Lee (Ellen Kuras, 2024). Kate Winslet is very strong as revered World War II photographer and correspondent Lee Miller in this biopic that concentrates on her years edging ever closer to the front lines of the global conflict. Ellen Kuras’s direction is solid and clear, which sometimes has the unfortunate effect of emphasizing all the ways that Lee is stiff and standard in so much of its conception and staging. There’s a framing device that is less clever than the filmmakers seem to think it is, and the script is hampered by miserably stilted dialogue. Aside from Winslet, the other actors range from shaky (Alexander Skarsgård) to passable (Andy Samberg) to strangely underused (Marion Cotillard, Josh O’Connor). Still, Miller’s career is worthy of the attention that the film puts on it, and it provides Winslet with the best bigscreen role she’s had in years. Those attributes are worth celebrating.
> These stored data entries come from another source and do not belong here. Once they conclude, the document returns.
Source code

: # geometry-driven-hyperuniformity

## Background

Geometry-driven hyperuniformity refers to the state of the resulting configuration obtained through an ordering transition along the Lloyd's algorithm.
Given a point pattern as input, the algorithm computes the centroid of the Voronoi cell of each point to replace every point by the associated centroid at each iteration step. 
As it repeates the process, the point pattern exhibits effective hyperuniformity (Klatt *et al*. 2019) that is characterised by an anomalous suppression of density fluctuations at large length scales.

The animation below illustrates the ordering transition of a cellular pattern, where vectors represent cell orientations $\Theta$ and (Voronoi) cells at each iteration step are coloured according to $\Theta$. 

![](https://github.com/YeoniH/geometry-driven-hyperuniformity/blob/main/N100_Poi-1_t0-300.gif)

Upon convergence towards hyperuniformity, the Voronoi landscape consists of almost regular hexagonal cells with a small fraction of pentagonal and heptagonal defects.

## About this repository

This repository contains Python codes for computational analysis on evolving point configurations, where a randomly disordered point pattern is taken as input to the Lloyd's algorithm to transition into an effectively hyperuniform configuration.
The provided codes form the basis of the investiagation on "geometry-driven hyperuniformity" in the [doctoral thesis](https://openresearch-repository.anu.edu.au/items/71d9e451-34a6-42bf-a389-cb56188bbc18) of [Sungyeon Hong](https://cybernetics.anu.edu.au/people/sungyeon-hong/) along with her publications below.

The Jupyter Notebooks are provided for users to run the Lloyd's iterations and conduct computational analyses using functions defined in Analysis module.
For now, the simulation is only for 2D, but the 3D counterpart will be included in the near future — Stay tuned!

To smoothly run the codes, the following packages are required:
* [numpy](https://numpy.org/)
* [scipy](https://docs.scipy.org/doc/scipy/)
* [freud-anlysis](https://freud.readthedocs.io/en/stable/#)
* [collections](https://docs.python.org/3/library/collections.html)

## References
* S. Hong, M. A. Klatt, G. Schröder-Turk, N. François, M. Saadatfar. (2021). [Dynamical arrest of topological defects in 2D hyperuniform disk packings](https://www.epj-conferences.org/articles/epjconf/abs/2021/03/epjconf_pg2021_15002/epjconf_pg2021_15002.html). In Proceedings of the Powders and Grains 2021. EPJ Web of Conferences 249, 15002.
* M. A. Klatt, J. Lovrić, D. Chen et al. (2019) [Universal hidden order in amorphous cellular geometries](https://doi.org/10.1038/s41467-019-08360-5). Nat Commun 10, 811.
Evil Does Not Exist (Ryusuke Hamaguchi, 2024). Writer-director Ryusuke Hamaguchi’s follow-up to the stellar Drive My Car is comparatively modest in scale while still proving to be equally impressive in its inventive storytelling and empathetic humanity. In the film, a humble mountain community is fretting over the incursion of a business venture meant to offer glamping experiences to well-heeled tourists. Hamaguchi is steadfastly patient in his storytelling, allowing scenes to play out slowly so that telling details accumulate. In particular, the centerpiece scene at a municipal meeting is a quiet, understated marvel, absolutely gripping in its mundanity. There’s still a certain amount of opaqueness to the work. After so much that’s so plain, the ending of Evil Does Not Exist is potentially distancing in its cryptic qualities. I liked its mildly challenging nature. It comes across as Hamaguchi seeking dialogue with the viewer as he makes his arguments about capitalism eroding both community and nature. Hitoshi Omika gives a nice performance in the film’s lead role, a local handyman who his fellow residents look to for guidance.